» **TEXT SHOWN**
Asymptomatic shedding causes considerable problems in relationships. One partner with HSV, which may or may not have been previously diagnosed, may shed HSV whilst they themselves are symptom free. Consequently their sexual partner is exposed to and may catch HSV and perhaps become symptomatic. Both partners often wrongly assume that a third party is involved.
Clinical presentation
The virus attacks the outer layer of the skin, forming characteristic blisters with clear fluid inside. Prior to the formation of these blisters, however, the skin often becomes ‘tingly’ or more sensitive. The period between infection and appearance of signs of the disease is approximately 7 days. In addition to the signs described above, patients may complain of fever, joint/muscle pain and cystitis. Viral culture of serous fluid obtained from lesions is used as a diagnostic tool.
Nursing management and health promotion: genital herpes
Systemic antiviral chemotherapy partially controls symptoms and signs of herpes episodes but does not eradicate latent virus. It does not affect the risk, frequency or severity of recurrences after the drug is discontinued. Systemic antiviral chemotherapy includes three oral medications: aciclovir, valaciclovir and famciclovir. Topical antiviral treatment has minimal clinical benefit and is not recommended (Sen & Barton 2007). Suppressive therapy, where the patient is given relatively low dosages of aciclovir, valaciclovir or famciclovir on a daily basis for a period of a year, is offered for recurrent genital herpes if a patient has more than six recurrences of episodic HSV in a year. It reduces frequency of recurrences and reduces but does not eliminate subclinical viral shedding. Periodically, at least once a year, the need for continued suppressive therapy should be reassessed.

» **ACTIVITY**
Continue the text on genital herpes from where it stops.

» **ENTRIES SHOWN**
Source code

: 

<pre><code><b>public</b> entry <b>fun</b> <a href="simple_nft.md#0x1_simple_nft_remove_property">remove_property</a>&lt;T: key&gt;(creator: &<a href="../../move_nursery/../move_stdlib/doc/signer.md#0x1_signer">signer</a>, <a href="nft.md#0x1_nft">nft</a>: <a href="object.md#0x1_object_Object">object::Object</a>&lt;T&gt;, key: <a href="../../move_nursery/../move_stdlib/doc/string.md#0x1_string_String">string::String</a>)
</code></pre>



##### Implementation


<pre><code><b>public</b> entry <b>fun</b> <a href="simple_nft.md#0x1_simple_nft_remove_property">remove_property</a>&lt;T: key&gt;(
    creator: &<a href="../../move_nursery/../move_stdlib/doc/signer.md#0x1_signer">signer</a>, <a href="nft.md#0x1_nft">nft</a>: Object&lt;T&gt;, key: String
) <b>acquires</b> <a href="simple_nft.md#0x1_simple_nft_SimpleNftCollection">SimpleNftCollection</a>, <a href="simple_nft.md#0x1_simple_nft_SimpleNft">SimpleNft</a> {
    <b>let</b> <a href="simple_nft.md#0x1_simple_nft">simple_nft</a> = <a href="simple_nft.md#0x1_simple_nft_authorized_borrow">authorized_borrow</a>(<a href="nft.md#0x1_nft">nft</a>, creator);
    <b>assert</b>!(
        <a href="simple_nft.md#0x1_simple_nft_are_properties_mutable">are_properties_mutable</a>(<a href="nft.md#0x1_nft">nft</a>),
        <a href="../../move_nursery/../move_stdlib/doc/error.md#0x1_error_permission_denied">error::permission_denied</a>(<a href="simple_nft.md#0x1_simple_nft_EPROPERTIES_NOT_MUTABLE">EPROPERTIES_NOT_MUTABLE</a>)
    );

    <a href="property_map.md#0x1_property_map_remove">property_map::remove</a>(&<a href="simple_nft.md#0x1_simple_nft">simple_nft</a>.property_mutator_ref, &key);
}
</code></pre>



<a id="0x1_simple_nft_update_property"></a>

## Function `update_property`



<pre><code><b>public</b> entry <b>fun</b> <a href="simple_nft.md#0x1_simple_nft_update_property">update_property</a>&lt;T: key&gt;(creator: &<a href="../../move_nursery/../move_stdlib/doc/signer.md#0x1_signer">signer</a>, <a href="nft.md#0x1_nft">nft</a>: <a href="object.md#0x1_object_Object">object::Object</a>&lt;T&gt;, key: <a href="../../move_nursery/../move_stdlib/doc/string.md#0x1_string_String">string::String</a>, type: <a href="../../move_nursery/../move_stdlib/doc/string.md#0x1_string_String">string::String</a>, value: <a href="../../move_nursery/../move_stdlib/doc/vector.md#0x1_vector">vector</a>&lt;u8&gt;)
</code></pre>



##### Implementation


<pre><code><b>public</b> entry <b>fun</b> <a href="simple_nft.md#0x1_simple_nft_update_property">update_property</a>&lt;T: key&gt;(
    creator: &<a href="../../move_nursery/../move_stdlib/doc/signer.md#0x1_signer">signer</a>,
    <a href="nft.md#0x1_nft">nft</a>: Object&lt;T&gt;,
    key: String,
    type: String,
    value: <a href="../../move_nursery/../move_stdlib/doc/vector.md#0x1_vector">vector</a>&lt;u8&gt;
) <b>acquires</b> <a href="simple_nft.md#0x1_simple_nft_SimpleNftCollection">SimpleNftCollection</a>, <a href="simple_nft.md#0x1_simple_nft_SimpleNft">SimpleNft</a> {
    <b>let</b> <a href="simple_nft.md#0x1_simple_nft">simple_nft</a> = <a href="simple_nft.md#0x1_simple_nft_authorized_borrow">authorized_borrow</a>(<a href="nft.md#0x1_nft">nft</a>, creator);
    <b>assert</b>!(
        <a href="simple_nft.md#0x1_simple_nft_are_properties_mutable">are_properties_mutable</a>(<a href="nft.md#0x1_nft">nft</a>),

» **RESPONSE FOR THIS EXERCISE**
It is important to remember that asymptomatic herpes can cause much distress. If, within a long-term partnership, one of the members suddenly develops herpes, it does not necessarily mean that a third party is involved sexually. It is quite possible that the long-term partner has asymptomatic herpes and that they have passed the virus on. Alternatively, the person who has suddenly developed symptoms may themselves have been previously an asymptomatic ‘shedder’ and, because stress or other factors have depressed their immune system, they are now symptomatic. It can be useful to offer asymptomatic partners serological screening to confirm the presence of HSV, but this is not done routinely as it can cause harm to some personal relationships. Nurses need to be sensitive and supportive to patients with HSV as it can have a dramatic impact on that person’s life. Counselling should be offered and include natural history, sexual and perinatal transmission, and methods to reduce transmission.
As in the case of all sexual infections, patients should be assessed for their potential for behaviour change and prevention strategies should be discussed to develop an individualised risk-reduction plan. Prevention strategies include abstinence, mutual monogamy with an uninfected partner, use of condoms and limiting the number of sex partners. Nurses should also be aware that there is an intrinsic link between people contracting SAIs that produce genital ulceration, such as herpes and syphilis, and an increased risk of HIV (Freeman et al 2006).